_SUPPLIED DATA_
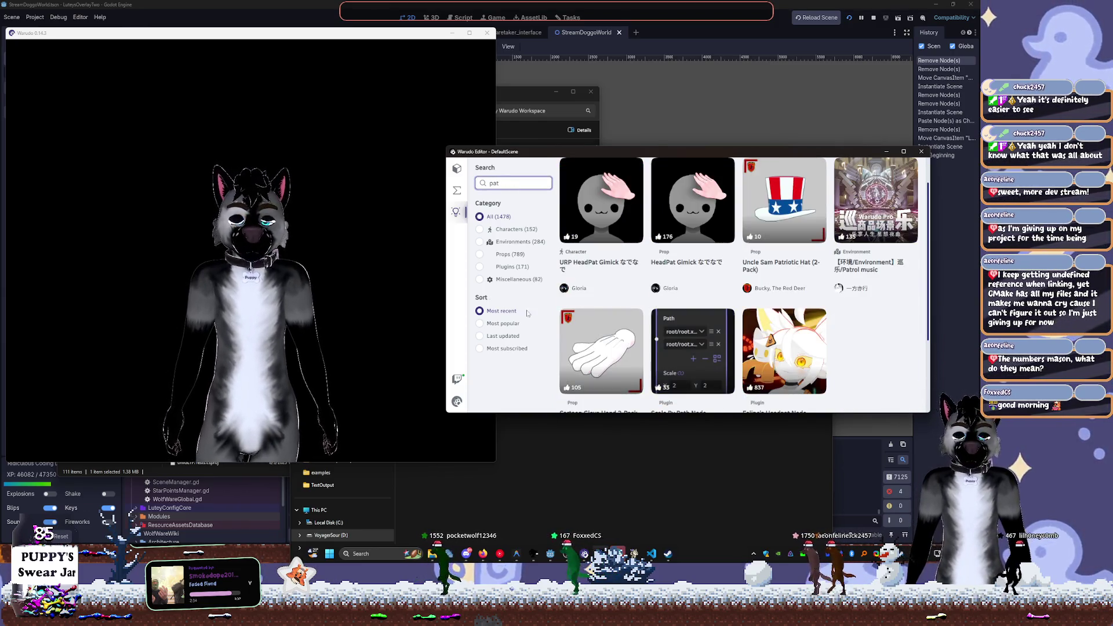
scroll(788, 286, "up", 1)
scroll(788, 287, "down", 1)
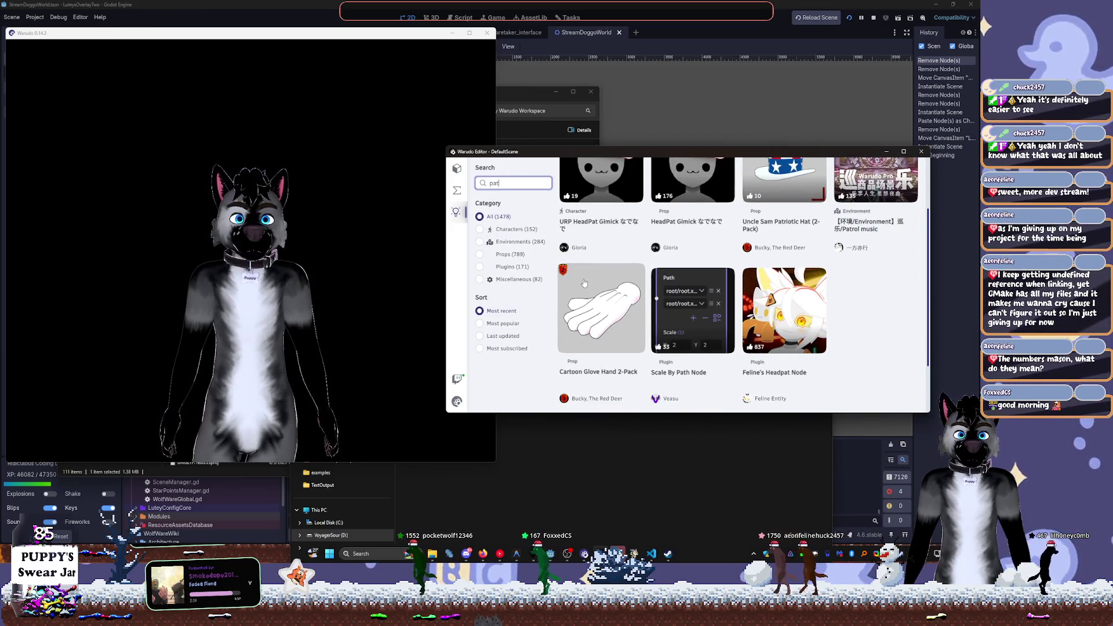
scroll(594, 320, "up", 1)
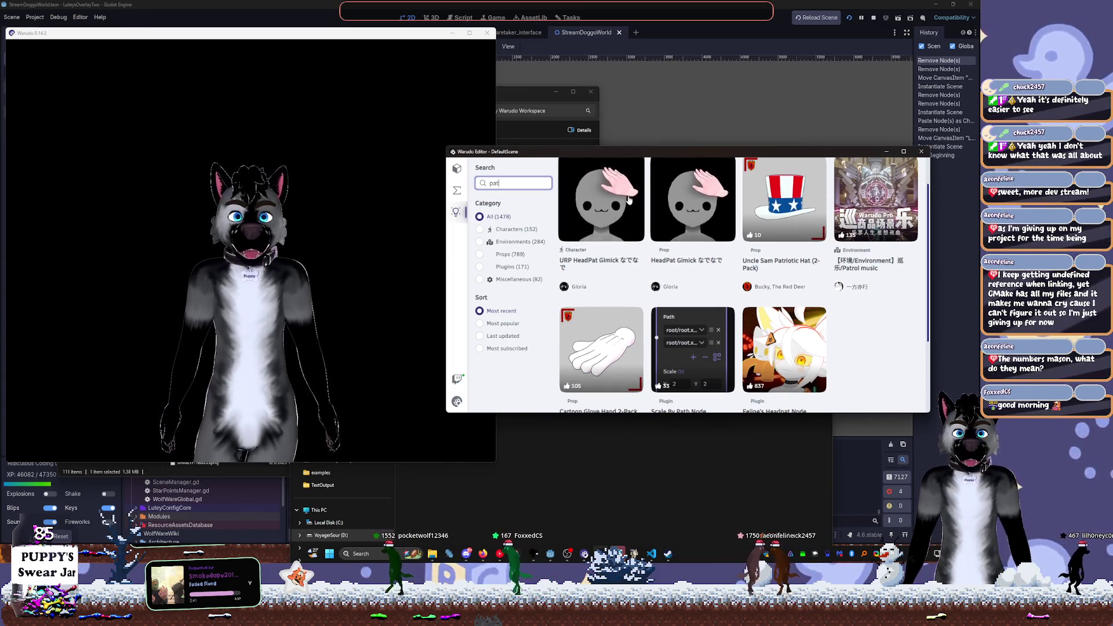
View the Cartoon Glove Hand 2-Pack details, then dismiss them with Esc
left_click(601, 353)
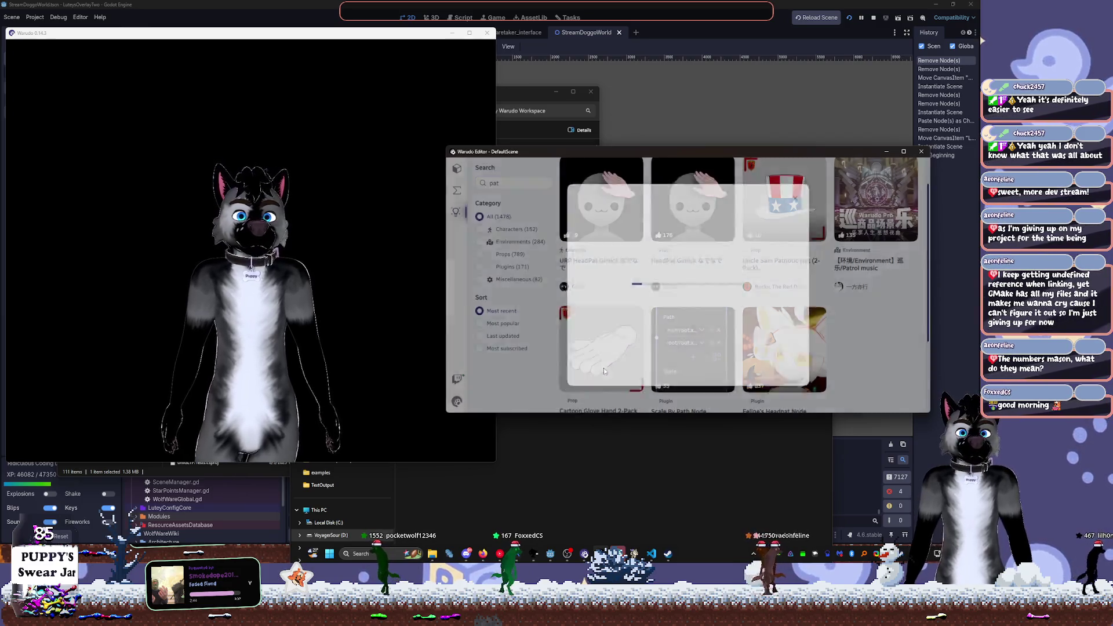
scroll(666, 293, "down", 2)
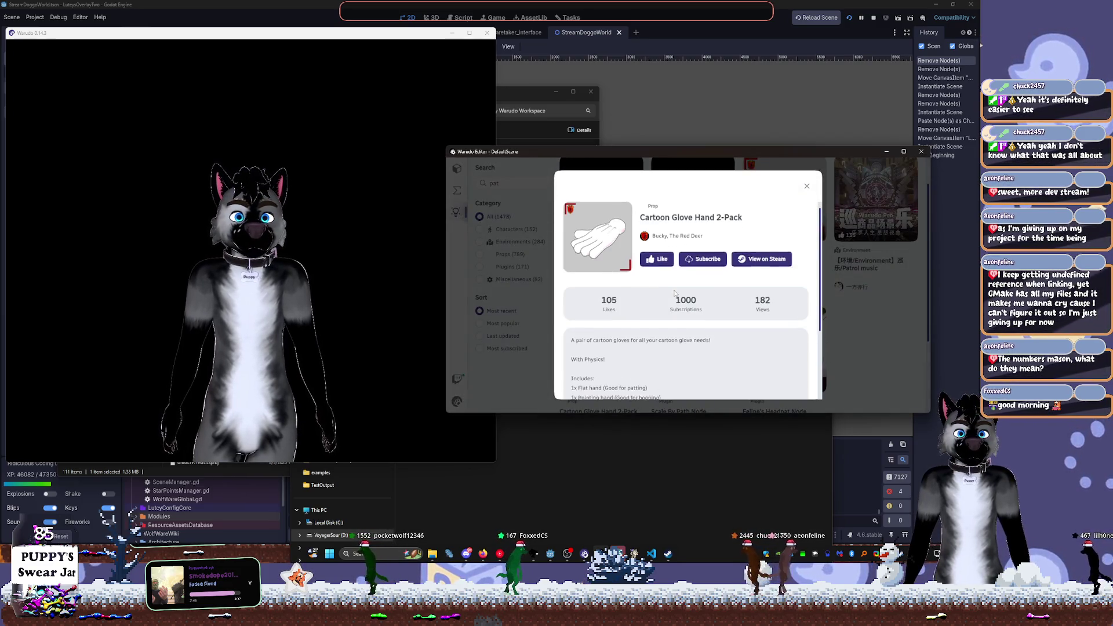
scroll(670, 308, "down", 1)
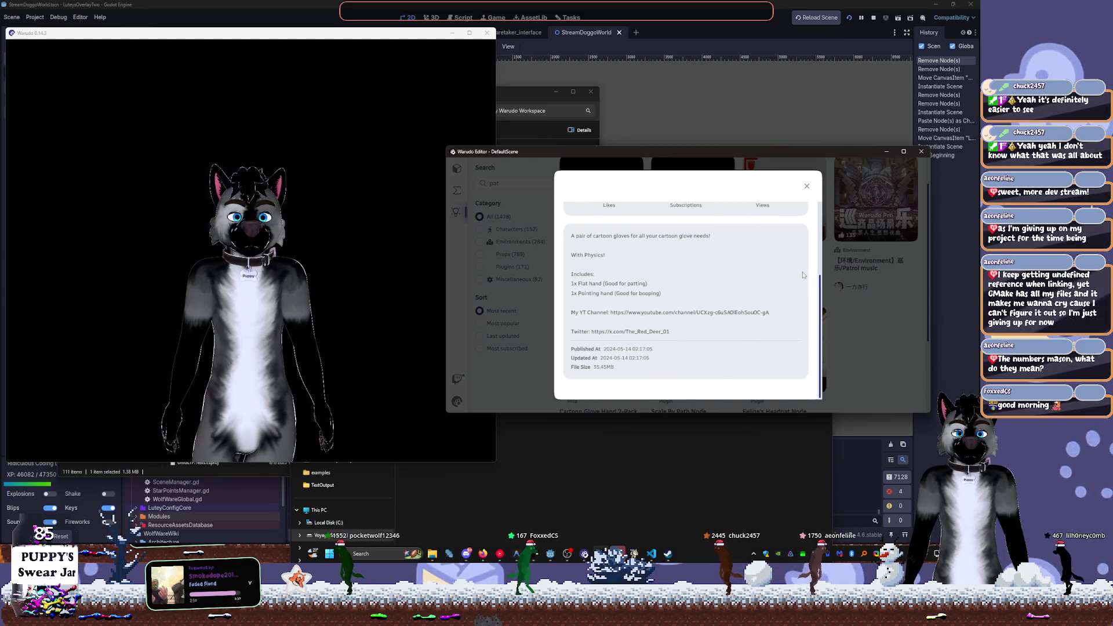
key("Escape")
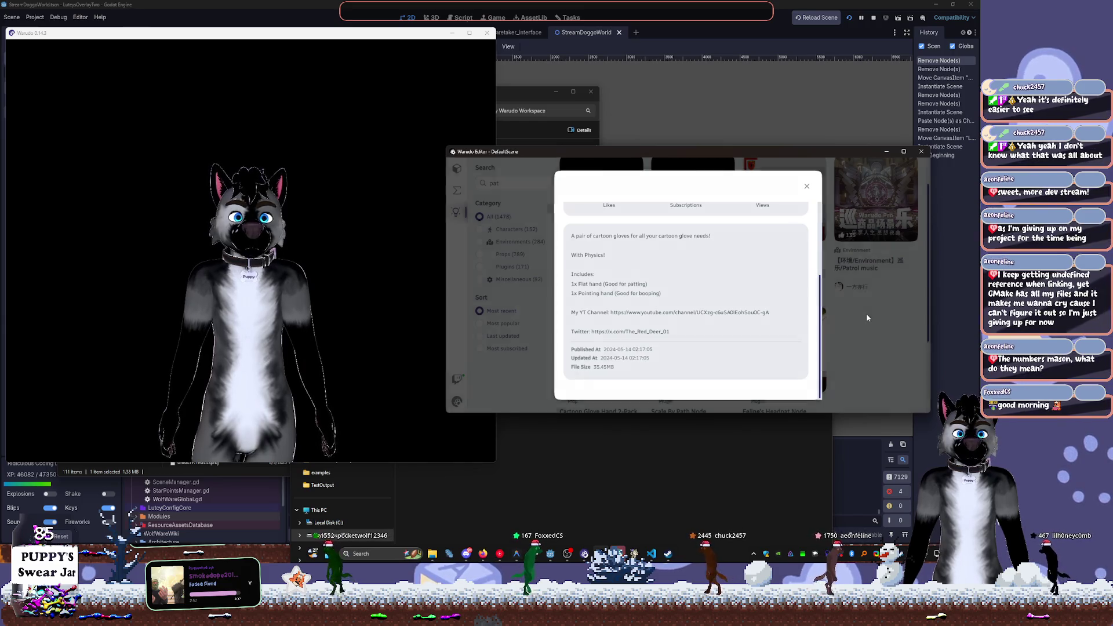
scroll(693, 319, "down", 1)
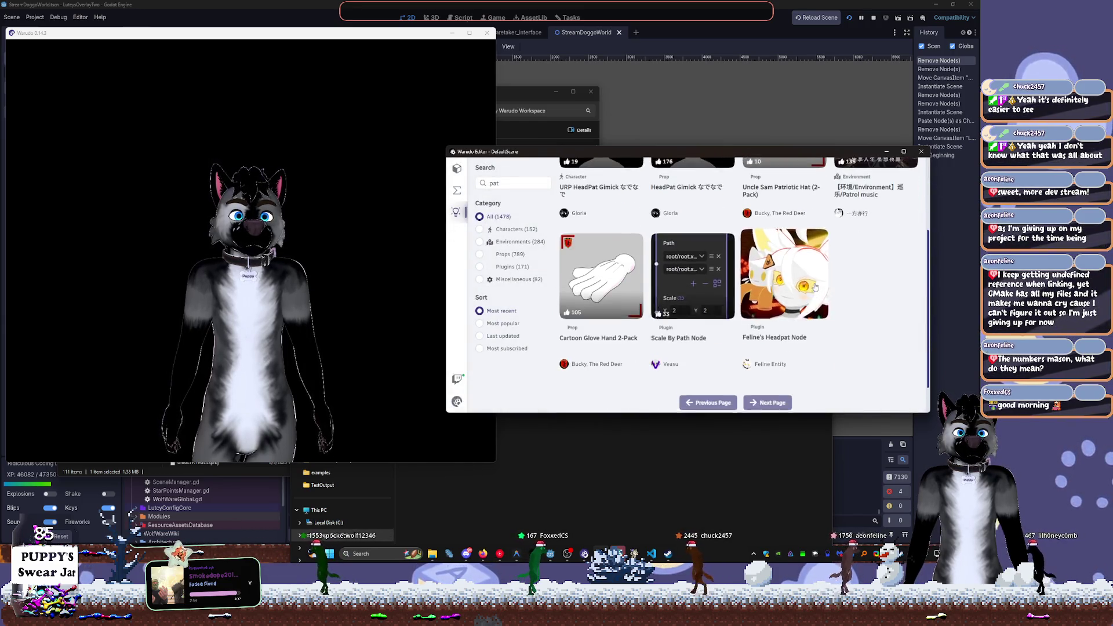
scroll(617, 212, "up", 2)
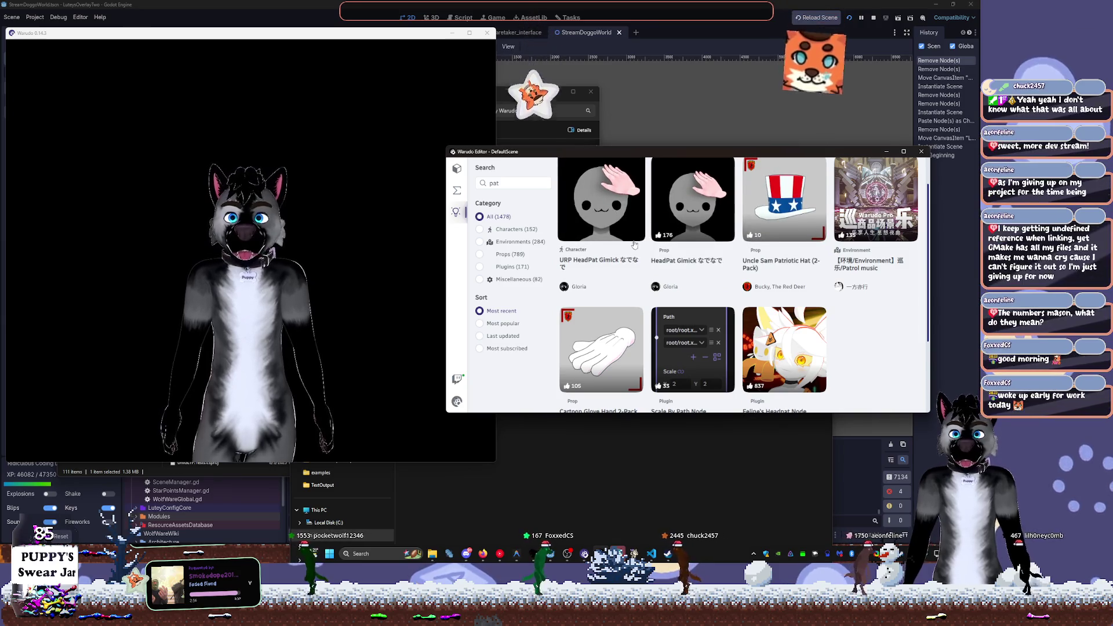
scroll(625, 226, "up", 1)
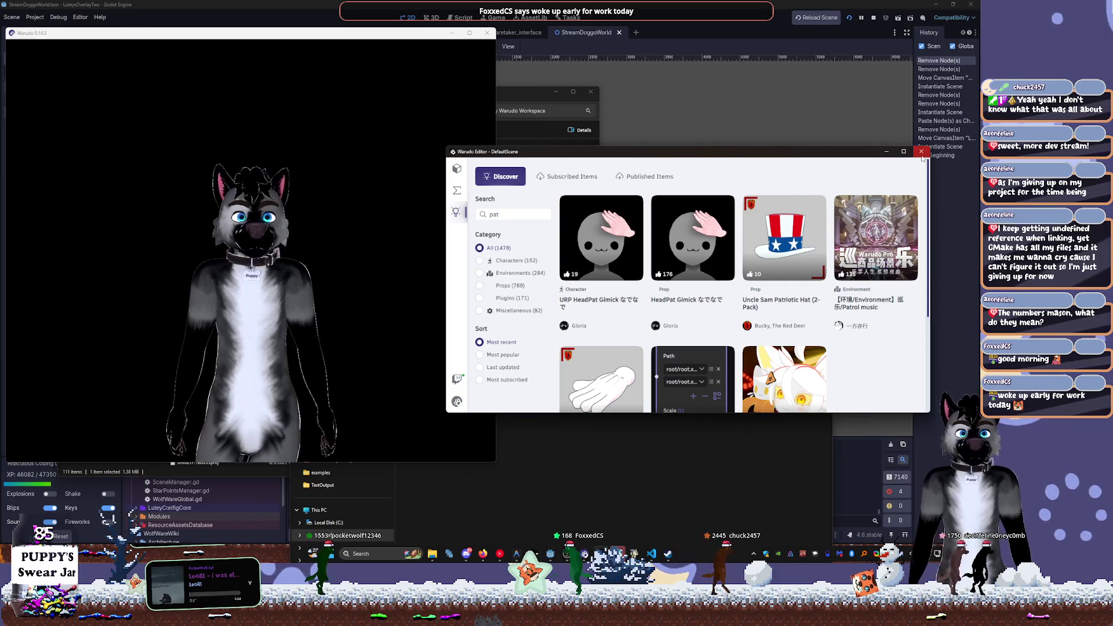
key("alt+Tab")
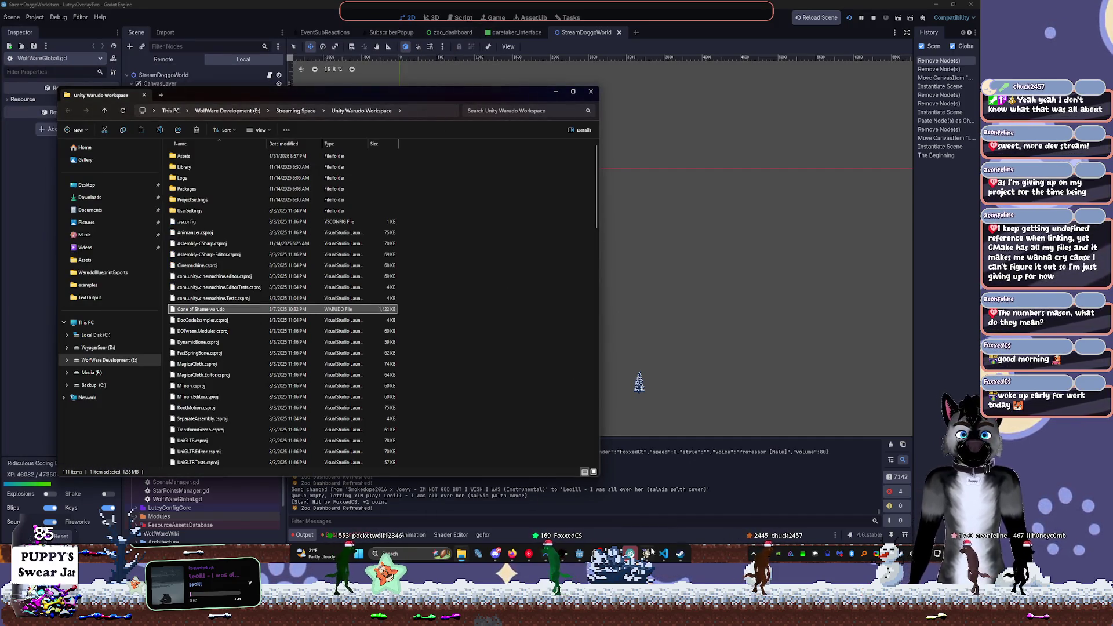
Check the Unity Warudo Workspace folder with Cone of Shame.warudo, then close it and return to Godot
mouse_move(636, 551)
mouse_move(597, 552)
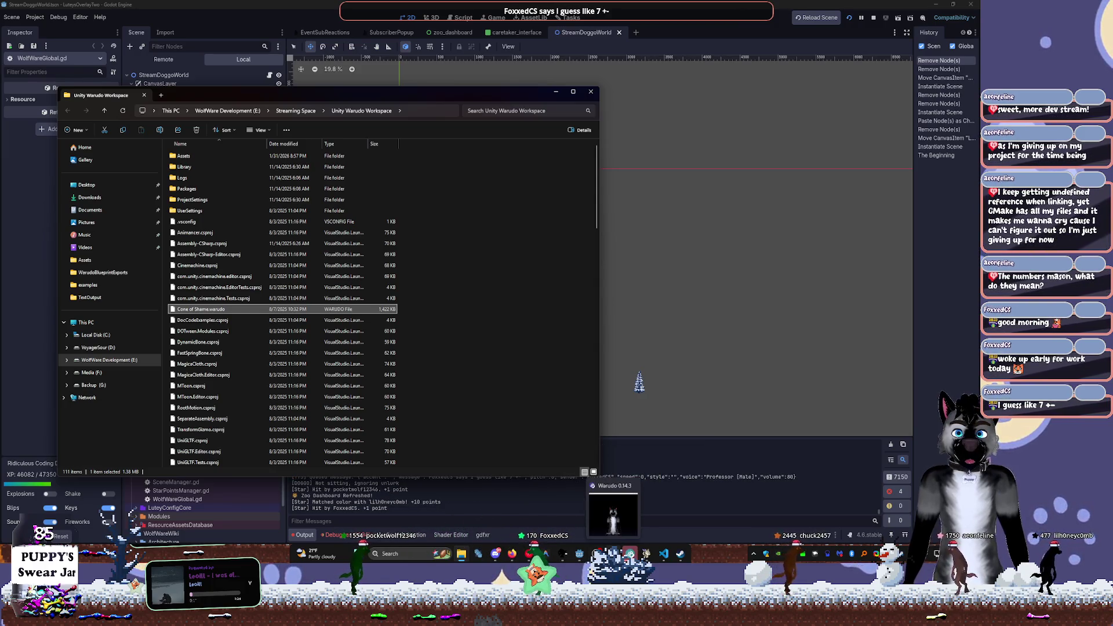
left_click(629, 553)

_WHAT IS NEEDED_
Give the entries above again word for word, without the pictures.

_YOUR RESPONSE_
scroll(788, 286, "up", 1)
scroll(788, 287, "down", 1)
scroll(594, 320, "up", 1)
View the Cartoon Glove Hand 2-Pack details, then dismiss them with Esc
left_click(601, 353)
scroll(666, 293, "down", 2)
scroll(670, 308, "down", 1)
key("Escape")
scroll(693, 319, "down", 1)
scroll(617, 212, "up", 2)
scroll(625, 226, "up", 1)
key("alt+Tab")
Check the Unity Warudo Workspace folder with Cone of Shame.warudo, then close it and return to Godot
mouse_move(636, 551)
mouse_move(597, 552)
left_click(629, 553)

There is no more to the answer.